Crains's Cleveland Business

Originally Published:Monday, April 3, 2006

Big Gamble
Slot machine plan faces longer odds as some casino backers fold their support

By Jay Miller
Crains's Cleveland Business

It's a good bet the plan now being pushed to allow slot machines only at select locations statewide won't win support at the ballot box in November from some who, until now, have backed the idea of legalizing casino gambling in Ohio.

You can put Lorain Mayor Craig Foltin in that camp, as well as the folks who came down to the Flats last summer to play Texas Hold'em poker. And you can toss into that category anyone in Cleveland who supports gambling only because they see it as a downtown tourist draw.

The current plan is drawing critics who maintain the lack of casino table games, such as roulette, craps and poker, is a serious mistake.

"You probably need full-fledged casino gambling," said Mayor Foltin, whose city long has sought to open Ohio's door to casino gambling. "We need to develop this to bring in tourists. This just doesn't do it."

Last month, race track owners and would-be casino developers announced they would be gathering petition signatures to put on the November ballot a proposed constitutional amendment that would permit slot machines at the state's seven race tracks and at three freestanding casinos - two in Cleveland and one in Cincinnati.

After four years, residents of the five counties with the slot machines would be able to vote on whether table games can be added at those locations.

As the ballot issue is structured, the lion's share of the tax money coming to the state from the slot machines would go to college scholarships, and another large chunk would be spread among Ohio's 88 counties for economic development.

By putting slots at race tracks, the ballot issue's supporters are trying to bring on board a well-financed group of track owners with turf to protect. Targeting education also tries to temper opposition among nongamblers and those who have opposed past gambling initiatives in the state.

David Hopcraft, spokesman for the Learn and Earn Committee, which is gathering the petition signatures, said the issue was crafted as it was because "the vast majority of Ohioans will accept slots, but they are opposed to table games and casinos."

However, the backers have left themselves open to criticism that they're leaving a lot of money on the table by reducing the state's ability to attract out-of-state gamblers who like to play a variety of casino games. In addition, the ability of Cleveland's two casinos to attract even suburbanites would be compromised by two slots casinos at the Northfield and Thistledown race tracks in the eastern suburbs.
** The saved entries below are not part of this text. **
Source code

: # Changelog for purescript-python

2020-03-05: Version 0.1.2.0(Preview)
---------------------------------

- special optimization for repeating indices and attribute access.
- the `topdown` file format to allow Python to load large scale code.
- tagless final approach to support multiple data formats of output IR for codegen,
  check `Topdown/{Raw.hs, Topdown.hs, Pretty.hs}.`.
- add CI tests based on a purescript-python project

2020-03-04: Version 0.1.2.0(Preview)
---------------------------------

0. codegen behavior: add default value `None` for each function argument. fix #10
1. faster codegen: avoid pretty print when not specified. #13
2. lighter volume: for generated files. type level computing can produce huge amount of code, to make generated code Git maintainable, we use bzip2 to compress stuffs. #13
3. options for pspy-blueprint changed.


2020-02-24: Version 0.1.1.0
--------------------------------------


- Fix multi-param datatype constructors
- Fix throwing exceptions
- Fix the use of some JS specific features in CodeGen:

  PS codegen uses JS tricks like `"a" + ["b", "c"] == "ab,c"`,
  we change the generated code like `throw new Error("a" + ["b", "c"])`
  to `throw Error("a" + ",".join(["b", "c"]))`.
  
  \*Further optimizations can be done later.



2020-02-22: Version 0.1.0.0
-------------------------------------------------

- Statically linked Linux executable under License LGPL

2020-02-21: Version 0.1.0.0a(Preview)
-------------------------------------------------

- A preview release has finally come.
While Mayor Foltin is upset that his city wouldn't get a casino under the current plan, he and others maintain that slots-only casinos are yesterday's answer to legalized gambling and are no boost to tourism. He said they don't make sense when the competition - casinos in Detroit, Canada, Indiana and New York state - have table games.

Michael Pollock, who publishes Michael Pollock's Gaming Industry Observer in Northfield, N.J., agrees with Mayor Foltin that the proposed ballot issue in Ohio leaves something to be desired.

"You need to bring people from other areas into the neighborhood" of a casino, Mr. Pollock said. "You need to do that with more than slots. Otherwise, you're just dealing with the local people."

Mark Rosentraub, dean of the Levin College of Urban Affairs at Cleveland State University, who has been involved in research on the gaming issue, supports the plan on the table. He concedes the proposed ballot issue won't attract large numbers of people from out of state to gamble in Ohio, but he argues it at least would keep some gambling spending in the state.